Il n'est justifié d'aucune diligence utile à l'évolution de la procédure jusqu'aux conclusions d'incident du 19 janvier 2021 soit au delà du délai de deux ans. En conséquence, l'ordonnance qui a constaté la péremption de l'instance sera confirmée.
-Sur les demandes annexes :
Le premier juge n'a pas fait droit à la demande de la société Gan au titre des frais irrépétibles sans que cette décision ne s'analyse en une omission de statuer au sens de l'article 463 du code de procédure civile, au regard de la motivation qui ne correspond cependant pas aux condamnations énoncées dans le dispositif.
L'ordonnance sera confirmée en ce qui concerne les dépens et les condamnations accordées pour leurs frais de procédure à la société Charier TP, à la commune de Pornichet, aux sociétés Convergence Architecture et Auxitec Bâtiment devenue Artelia.

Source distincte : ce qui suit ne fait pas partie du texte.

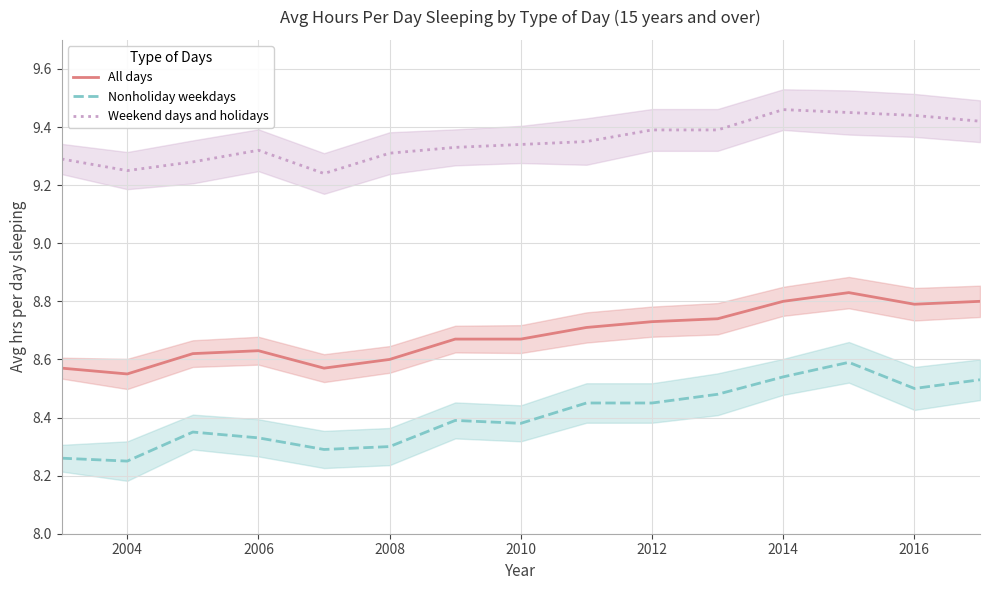

Which series has the largest total across all categories?

Weekend days and holidays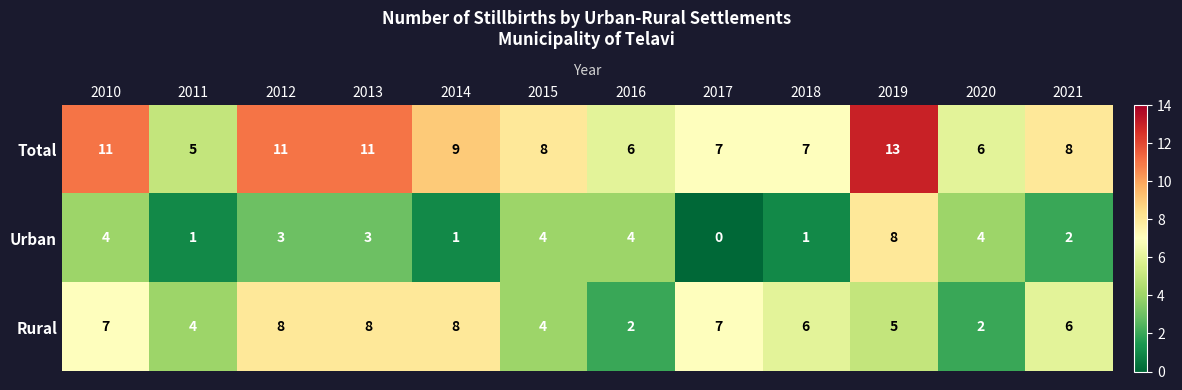

Which series has the largest total across all categories?

Total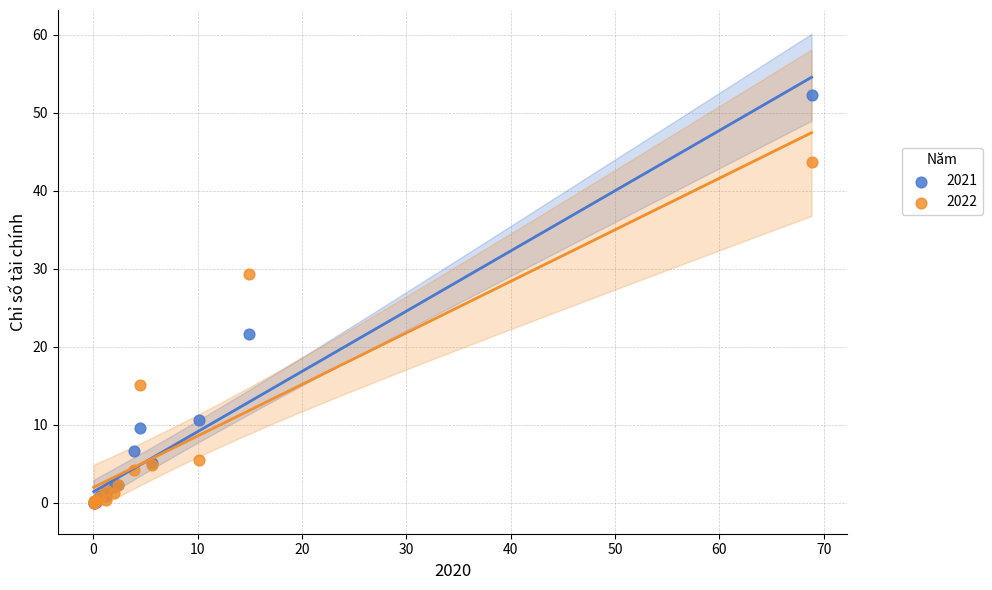

What are all the series names shown in the legend?

2021, 2022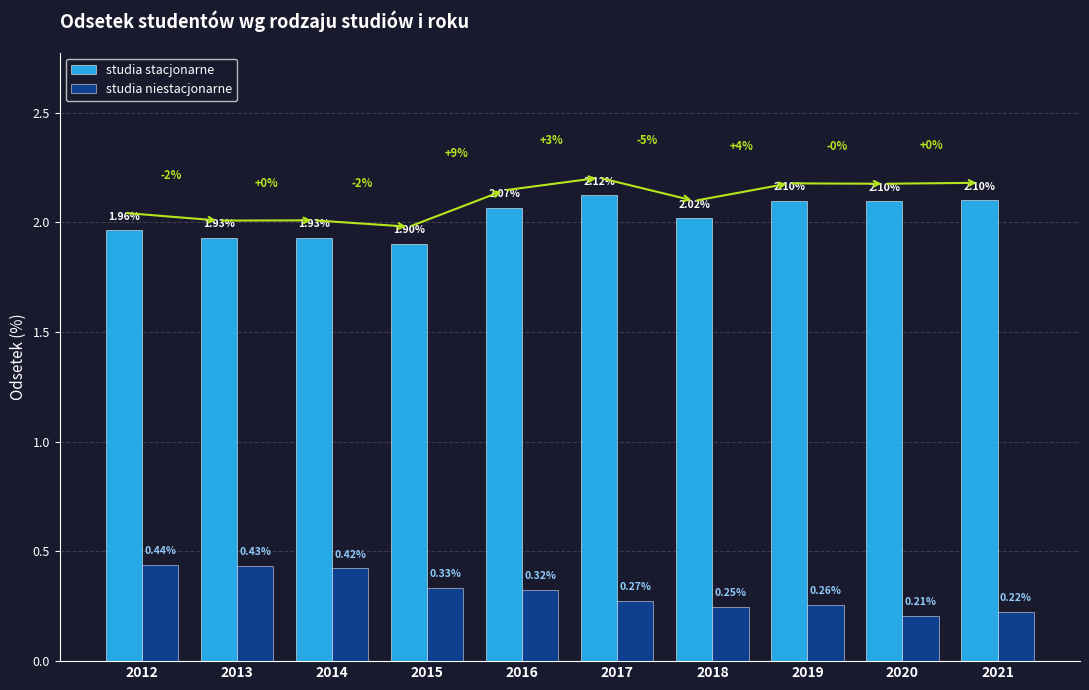

What is the highest value of the studia stacjonarne series?

2.1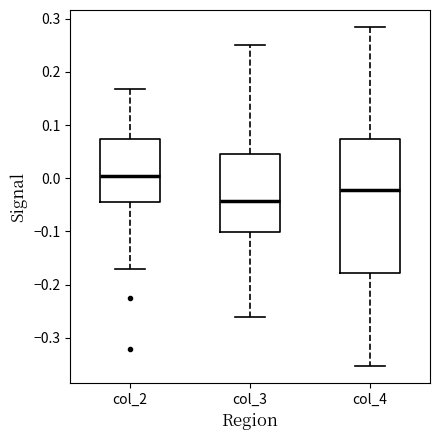

Where does the upper whisker of the box for col_2 end on the y-axis? The values are not printed on the chart, so give them approximately, as read against the axis.

0.17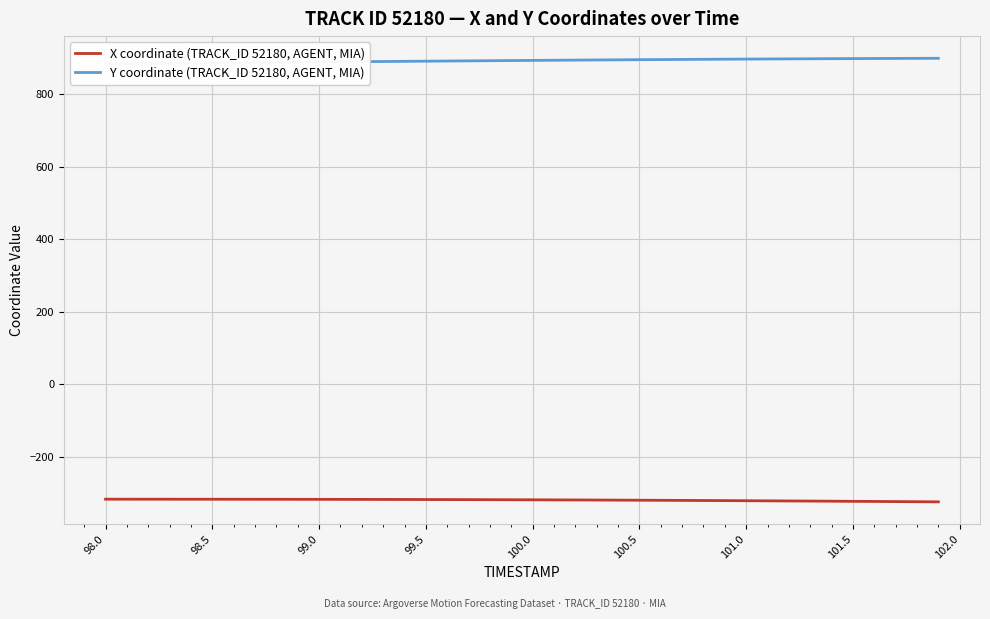

What is the difference between the maximum and minimum values in the Y coordinate (TRACK_ID 52180, AGENT, MIA) series?

15.1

Elle sera réformée s'agissant du rejet de la demande de la société Gan. Il lui sera accordée une indemnité de 1000€ de ce chef.
La société Allianz venant aux droits de la société gan Eurocourtage sera condamnée à verser à chacune des sociétés Gan Assurances, Convergence Architecture et Artélia ensemble, SMABTP, Charier TP, Bétom Ingénierie, une indemnité de 1200€ au titre des frais irrépétibles d'appel et à supporter les dépens d'appel qui seront recouvrés conformément aux dispositions de l'article 699 du code de procédure civile.
Par ces motifs :
La cour,
Statuant publiquement, par défaut, en dernier ressort,
Confirme l'ordonnance du 9 décembre 2021 sauf en ce qu'elle a rejeté la demande de la société Gan Assurances au titre des frais irrépétibles,
Statuant à nouveau de ce chef,
Condamne la société Allianz IARD à verser à la société Gan Assurances la somme de 1000€ au titre des frais irrépétibles de première instance,
Y ajoutant,
Condamne la société Allianz IARD à verser à chacune des sociétés, Gan Assurances, Convergence Architecture et Artélia ensemble , SMABTP, Charier TP, Bétom Ingénierie une indemnité de 1200€ au titre des frais irrépétibles d'appel,
Condamne la société Allianz IARD aux dépens d'appel qui seront recouvrés conformément aux dispositions de l'article 699 du code de procédure civile.